My Zombie Desires: Modeling Healthy Alcohol Consumption for Our Kids

By Michal Lloyd

There have been a lot of jokes and memes about pandemic drinking by women, but the fact is that in the past two decades, women have often turned to alcohol more than they did in the past.

Yes, the pandemic has compounded the problem. A 2020 study found that the days in which women drank excessively (defined as four or more drinks in a few hours) increased by 41% during lockdown. Another report, from the National Institute on Alcohol Abuse and Alcoholism, said that mothers with children under 5 increased their drinking by more than 300% during the pandemic.

– Ericka Andersen, The New York Times

There’s humor and light-heartedness in alcohol, with plenty of payoff and social acceptance. And, why not? Alcohol provides instant relaxation. It is an excellent social lubricant, a central ingredient in a wide range of partying from Halloween to Independence Day. It’s become downright American. And it has been used in religious ceremonies throughout history. The Greeks even had their own handsome, young wine god, Dionysus. His whole career was dedicated to promoting and celebrating wine, drunkenness, dance, and generally raising heck, or, as they would put it, raising Hades for a good cause.

In this age of Instagramable gratification, something is refreshing and even relaxing about sobriety, more simply, not drinking alcohol. There is a time for everything, and for me, right now is an excellent time to be sober. Today, women, especially mothers, turn to alcohol to deal with stress, as noted in a recent New York Times article. We laugh and post silly memes on social media like, “Yoga or wine?” Then, get twenty responses like, “Wine, of course–silly.” Or laugh as a family member jokingly says to her daughter after a long trip, “Go get momma’s wine from the car, Coco.”

But there’s a dark side to this beautiful cure-all, resulting in family abuse, violence, traffic death, and crime.

But there’s a dark side to this beautiful cure-all, resulting in family abuse, violence, traffic death, and crime.

Over the past two years, my family and I spent time in the backyard gathering and drinking. It was a stressful time for many of us, and alcohol was what we thought was necessary to gather and deal with the uncertainty of our lives. Now I’m on month four of Dry January. Call me sober-curious. That doesn’t mean I hit rock bottom. I have in the past drank more. I worked in bars and restaurants where it is common to drink. And I am fortunate that I survived high school in the eighties and young adulthood when heavy drinking wasn’t unusual.

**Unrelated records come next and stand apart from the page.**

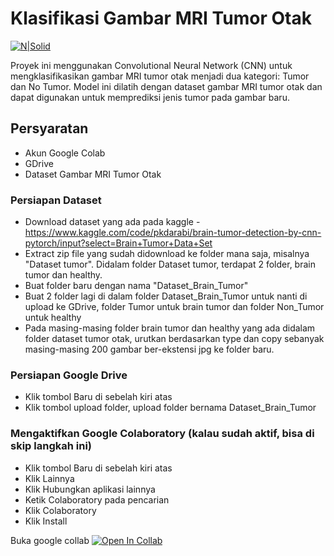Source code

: # Klasifikasi Gambar MRI Tumor Otak

[![N|Solid](https://cldup.com/dTxpPi9lDf.thumb.png)](https://nodesource.com/products/nsolid)

Proyek ini menggunakan Convolutional Neural Network (CNN) untuk mengklasifikasikan gambar MRI tumor otak menjadi dua kategori: Tumor dan No Tumor. Model ini dilatih dengan dataset gambar MRI tumor otak dan dapat digunakan untuk memprediksi jenis tumor pada gambar baru.

## Persyaratan

- Akun Google Colab
- GDrive
- Dataset Gambar MRI Tumor Otak

### Persiapan Dataset

- Download dataset yang ada pada kaggle - https://www.kaggle.com/code/pkdarabi/brain-tumor-detection-by-cnn-pytorch/input?select=Brain+Tumor+Data+Set
- Extract zip file yang sudah didownload ke folder mana saja, misalnya "Dataset tumor". Didalam folder Dataset tumor, terdapat 2 folder, brain tumor dan healthy.
- Buat folder baru dengan nama "Dataset_Brain_Tumor"
- Buat 2 folder lagi di dalam folder Dataset_Brain_Tumor untuk nanti di upload ke GDrive, folder Tumor untuk brain tumor dan folder Non_Tumor untuk healthy
- Pada masing-masing folder brain tumor dan healthy yang ada didalam folder dataset tumor otak, urutkan berdasarkan type dan copy sebanyak masing-masing 200 gambar ber-ekstensi jpg ke folder baru.

### Persiapan Google Drive
- Klik tombol Baru di sebelah kiri atas
- Klik tombol upload folder, upload folder bernama Dataset_Brain_Tumor

### Mengaktifkan Google Colaboratory (kalau sudah aktif, bisa di skip langkah ini)
- Klik tombol Baru di sebelah kiri atas
- Klik Lainnya
- Klik Hubungkan aplikasi lainnya
- Ketik Colaboratory pada pencarian
- Klik Colaboratory
- Klik Install

Buka google collab
[![Open In Collab](https://colab.research.google.com/assets/colab-badge.svg)](https://colab.research.google.com/)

I have my reasons why I am interested in not drinking alcohol. However, I make no promises and offer no judgment to those who choose to drink. First, I like that I am a good role model for my adult child and her fiancé. I want to feel healthy. I don’t make as many bad decisions about late-night fast-food hopping, and I can accomplish things that fill me up, like reading a book or going for a hike.

We portray drinking as sexy and exhilarating. I am familiar with the urge to relax and imbibe at 5:30 on a Friday night. And although I used to get twitchy when gathered in a small crowd of friends without a beer in my hand, it seems to be getting easier. I have noticed that alcohol doesn’t help me connect more with my friends or loved ones. And it does not make me more intelligent or better looking. Slurring is unattractive, even in front of your closest friends.

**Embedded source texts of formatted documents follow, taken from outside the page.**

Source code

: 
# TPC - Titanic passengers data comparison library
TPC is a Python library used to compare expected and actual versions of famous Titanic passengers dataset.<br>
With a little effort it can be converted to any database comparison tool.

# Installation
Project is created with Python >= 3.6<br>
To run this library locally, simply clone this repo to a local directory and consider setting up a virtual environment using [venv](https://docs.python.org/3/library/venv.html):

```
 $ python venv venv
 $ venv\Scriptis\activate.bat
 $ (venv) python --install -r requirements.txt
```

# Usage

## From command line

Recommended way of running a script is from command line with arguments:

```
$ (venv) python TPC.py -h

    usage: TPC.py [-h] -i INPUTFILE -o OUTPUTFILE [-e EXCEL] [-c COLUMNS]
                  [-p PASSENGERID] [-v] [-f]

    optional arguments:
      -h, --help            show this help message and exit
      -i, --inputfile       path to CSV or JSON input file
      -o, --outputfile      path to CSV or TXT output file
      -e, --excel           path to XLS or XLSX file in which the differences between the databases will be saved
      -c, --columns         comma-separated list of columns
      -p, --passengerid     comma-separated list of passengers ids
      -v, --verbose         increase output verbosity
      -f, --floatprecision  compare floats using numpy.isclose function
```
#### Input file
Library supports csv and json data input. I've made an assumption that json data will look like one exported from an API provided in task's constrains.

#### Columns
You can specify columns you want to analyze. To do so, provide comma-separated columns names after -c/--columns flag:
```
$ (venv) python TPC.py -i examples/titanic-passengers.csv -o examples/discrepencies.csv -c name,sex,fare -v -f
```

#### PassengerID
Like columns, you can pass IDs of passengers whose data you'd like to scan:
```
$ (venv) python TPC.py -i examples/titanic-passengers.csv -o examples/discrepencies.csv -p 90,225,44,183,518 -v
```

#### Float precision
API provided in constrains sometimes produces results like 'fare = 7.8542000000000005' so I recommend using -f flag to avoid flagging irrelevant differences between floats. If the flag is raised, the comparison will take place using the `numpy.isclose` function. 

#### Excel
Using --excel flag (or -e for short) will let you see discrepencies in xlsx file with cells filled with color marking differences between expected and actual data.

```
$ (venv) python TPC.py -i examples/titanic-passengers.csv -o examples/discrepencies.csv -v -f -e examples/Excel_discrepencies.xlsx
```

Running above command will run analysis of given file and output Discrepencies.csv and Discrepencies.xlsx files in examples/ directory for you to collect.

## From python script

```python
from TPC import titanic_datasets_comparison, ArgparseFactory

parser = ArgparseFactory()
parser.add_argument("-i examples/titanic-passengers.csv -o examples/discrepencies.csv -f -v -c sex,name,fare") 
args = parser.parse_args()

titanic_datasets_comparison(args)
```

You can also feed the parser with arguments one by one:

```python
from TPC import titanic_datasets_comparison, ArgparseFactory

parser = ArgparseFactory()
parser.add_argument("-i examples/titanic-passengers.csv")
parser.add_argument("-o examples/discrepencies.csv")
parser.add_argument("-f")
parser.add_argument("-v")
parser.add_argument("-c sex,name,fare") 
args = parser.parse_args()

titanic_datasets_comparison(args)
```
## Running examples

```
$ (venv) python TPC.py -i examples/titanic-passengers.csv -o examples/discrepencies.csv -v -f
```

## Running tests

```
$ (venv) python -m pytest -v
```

My question to myself now is how I want to show up to the world and, most importantly, my kids. We learn from each other, and whether it is an inherited problem or one we know, family history plays a significant role. My father, my grandmother, and my uncle fell prey to alcoholism. So I am aware that I could be susceptible to a downward spiral. I have felt the pull before and need to be cautious about drinking.

Not drinking or cutting back shows my kids that I am not a victim of my zombie desires. I don’t have to follow the same old routines around alcohol. It is like putting down salt on an icy sidewalk for them. There are still slippery spots, but not as many.

I’ve also noticed a certain clarity from not drinking these few months. It is difficult to see through beer goggles or a buggy windshield. Now is an excellent time to be sober. Why? What does alcohol do for me? What are my children seeing? No one can tell you what the right thing to do for you is. Colorful days of old when my grandmother passed out in her mashed potatoes, I hope, are over. Let’s be honest, alcohol can create instant ugliness. Just add water— and vodka.

I don’t want to appear cavalier. We all have different obstacles when it comes to quitting alcohol. What works for one person may not work for someone else. There are professionals and organizations like AA to help you in your quest. Most importantly, having a network of support, whether family, a mental health counselor or a church organization, is infinitely valuable. Some of us require all three. And if you fail, remember that failure is the first step toward success. Keep on getting up off the mat.